- **Document text**:

>>>>

Sleep-Apnea-Prediction

BMET5934: Biomedical Machine Learning

Project Description: Sleep apnea is a disorder characterised by interruptions of breathing during sleep. Sufferers often wake up gasping for air or unrested and foggy in the morning. Long-term consequences, including high blood pressure, usually lead to poor outcomes. With an estimated 1 billion people having sleep apnea and more than 90% being undiagnosed, the financial burden of moderate-sever OSA and its associated disease impacts cost Australians $21.2 billion per year.

Current diagnostic methods are complex, cumbersome, and expensive, often involving sleep studies. The ECG offers a relatively inexpensive and accessible way to take health-related measurements, which could be extrapolated using machine learning techniques to diagnose a patient with CPAP therapy successfully. The ECG signal is influenced by two separate physiological processes.

<<<<

- **Provided information**:
>>>>

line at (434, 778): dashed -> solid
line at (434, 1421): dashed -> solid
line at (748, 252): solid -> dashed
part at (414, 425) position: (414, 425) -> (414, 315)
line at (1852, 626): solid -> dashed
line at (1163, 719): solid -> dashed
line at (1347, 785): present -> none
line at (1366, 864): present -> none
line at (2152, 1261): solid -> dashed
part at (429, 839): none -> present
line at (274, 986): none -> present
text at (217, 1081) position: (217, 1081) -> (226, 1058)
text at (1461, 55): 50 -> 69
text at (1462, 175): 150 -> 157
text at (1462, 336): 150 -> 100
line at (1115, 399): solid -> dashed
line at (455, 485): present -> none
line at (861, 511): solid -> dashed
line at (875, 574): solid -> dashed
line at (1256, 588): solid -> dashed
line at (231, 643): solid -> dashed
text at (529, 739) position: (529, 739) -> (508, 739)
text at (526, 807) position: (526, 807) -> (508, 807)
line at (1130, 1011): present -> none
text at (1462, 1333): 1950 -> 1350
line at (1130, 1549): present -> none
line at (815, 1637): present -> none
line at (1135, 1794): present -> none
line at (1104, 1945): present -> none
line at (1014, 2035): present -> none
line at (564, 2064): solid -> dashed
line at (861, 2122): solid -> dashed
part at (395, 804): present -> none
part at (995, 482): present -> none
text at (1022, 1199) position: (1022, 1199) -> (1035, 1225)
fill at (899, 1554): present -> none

<<<<

- **Work instruction**:
Reproduce verbatim the stretch of the sleep apnea project description from "BMET5934: Biomedical Machine" through "separate physiological processes.".

- **Output for this task**:
BMET5934: Biomedical Machine Learning

Project Description: Sleep apnea is a disorder characterised by interruptions of breathing during sleep. Sufferers often wake up gasping for air or unrested and foggy in the morning. Long-term consequences, including high blood pressure, usually lead to poor outcomes. With an estimated 1 billion people having sleep apnea and more than 90% being undiagnosed, the financial burden of moderate-sever OSA and its associated disease impacts cost Australians $21.2 billion per year.

Current diagnostic methods are complex, cumbersome, and expensive, often involving sleep studies. The ECG offers a relatively inexpensive and accessible way to take health-related measurements, which could be extrapolated using machine learning techniques to diagnose a patient with CPAP therapy successfully. The ECG signal is influenced by two separate physiological processes.